» **EXERCISE**: The records below must be output exactly, with no images carried over.

» **SOURCE MATERIAL**:

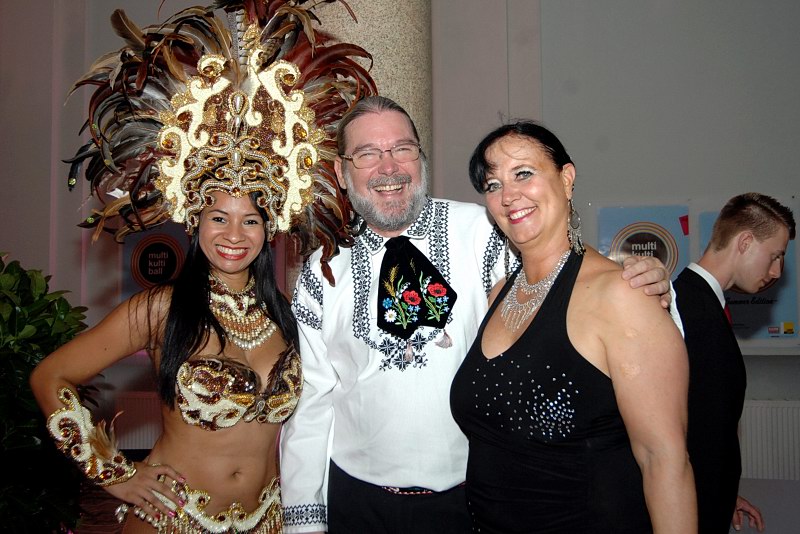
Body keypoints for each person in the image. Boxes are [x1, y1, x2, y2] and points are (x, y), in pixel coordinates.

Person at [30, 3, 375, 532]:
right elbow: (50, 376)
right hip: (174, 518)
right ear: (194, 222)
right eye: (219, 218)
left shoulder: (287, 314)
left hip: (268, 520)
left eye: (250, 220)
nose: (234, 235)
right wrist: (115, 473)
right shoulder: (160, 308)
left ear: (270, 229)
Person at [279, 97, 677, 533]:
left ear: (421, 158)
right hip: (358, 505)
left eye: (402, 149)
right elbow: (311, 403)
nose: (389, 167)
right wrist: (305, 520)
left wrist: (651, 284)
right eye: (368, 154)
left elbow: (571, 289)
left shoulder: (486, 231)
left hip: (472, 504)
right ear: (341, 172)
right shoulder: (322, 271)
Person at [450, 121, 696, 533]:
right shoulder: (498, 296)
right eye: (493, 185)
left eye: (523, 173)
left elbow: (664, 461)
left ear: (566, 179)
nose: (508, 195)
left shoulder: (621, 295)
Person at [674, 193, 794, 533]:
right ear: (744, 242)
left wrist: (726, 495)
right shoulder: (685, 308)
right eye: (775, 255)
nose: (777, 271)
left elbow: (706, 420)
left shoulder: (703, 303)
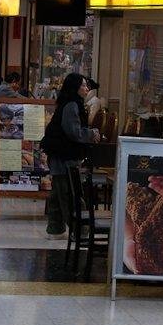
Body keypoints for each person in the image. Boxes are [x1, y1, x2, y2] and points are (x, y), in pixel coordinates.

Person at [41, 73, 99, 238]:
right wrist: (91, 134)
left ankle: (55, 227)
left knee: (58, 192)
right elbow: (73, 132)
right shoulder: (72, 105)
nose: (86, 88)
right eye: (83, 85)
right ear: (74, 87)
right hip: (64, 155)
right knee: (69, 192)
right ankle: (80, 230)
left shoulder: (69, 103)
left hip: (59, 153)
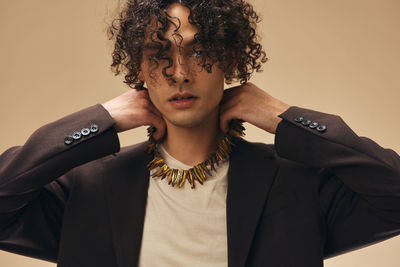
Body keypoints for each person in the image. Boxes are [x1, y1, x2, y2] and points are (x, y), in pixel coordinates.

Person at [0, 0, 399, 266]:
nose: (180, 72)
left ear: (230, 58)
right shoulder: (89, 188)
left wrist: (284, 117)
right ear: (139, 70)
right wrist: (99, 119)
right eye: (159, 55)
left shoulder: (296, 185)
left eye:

» **ANSWER TO THE EXERCISE**:
Body keypoints for each person in the image. Boxes are [x1, y1, x2, y2] and points are (x, y), in pixel coordinates.

Person at [30, 3, 375, 532]:
right elbow: (50, 376)
right hip: (174, 518)
right ear: (194, 222)
right eye: (219, 218)
left shoulder: (287, 314)
left hip: (268, 520)
left eye: (250, 220)
nose: (234, 235)
right wrist: (115, 473)
right shoulder: (160, 308)
left ear: (270, 229)
Person at [279, 97, 677, 533]:
left ear: (421, 158)
right hip: (358, 505)
left eye: (402, 149)
right elbow: (311, 403)
nose: (389, 167)
right wrist: (305, 520)
left wrist: (651, 284)
right eye: (368, 154)
left elbow: (571, 289)
left shoulder: (486, 231)
left hip: (472, 504)
right ear: (341, 172)
right shoulder: (322, 271)
Person at [450, 121, 696, 533]:
right shoulder: (498, 296)
right eye: (493, 185)
left eye: (523, 173)
left elbow: (664, 461)
left ear: (566, 179)
nose: (508, 195)
left shoulder: (621, 295)
Person at [674, 193, 794, 533]:
right ear: (744, 242)
left wrist: (726, 495)
right shoulder: (685, 308)
right eye: (775, 255)
nose: (777, 271)
left elbow: (706, 420)
left shoulder: (703, 303)
Body keypoints for each person in the image. Boxes are [x1, y1, x2, y2] and points are (x, y), in pixel coordinates.

Person at [41, 73, 99, 238]:
right wrist: (91, 134)
left ankle: (55, 227)
left knee: (58, 192)
right elbow: (73, 132)
right shoulder: (72, 105)
nose: (86, 88)
right eye: (83, 85)
right ear: (74, 87)
right hip: (64, 155)
right knee: (69, 192)
right ankle: (80, 230)
left shoulder: (69, 103)
left hip: (59, 153)
Body keypoints for each person in the image. Boxes are [x1, y1, x2, y2] and points are (x, y), in pixel coordinates.

Person at [0, 0, 399, 266]:
nose: (180, 72)
left ear: (230, 58)
right shoulder: (89, 188)
left wrist: (284, 117)
right ear: (139, 70)
right wrist: (99, 119)
right eye: (159, 55)
left shoulder: (296, 185)
left eye:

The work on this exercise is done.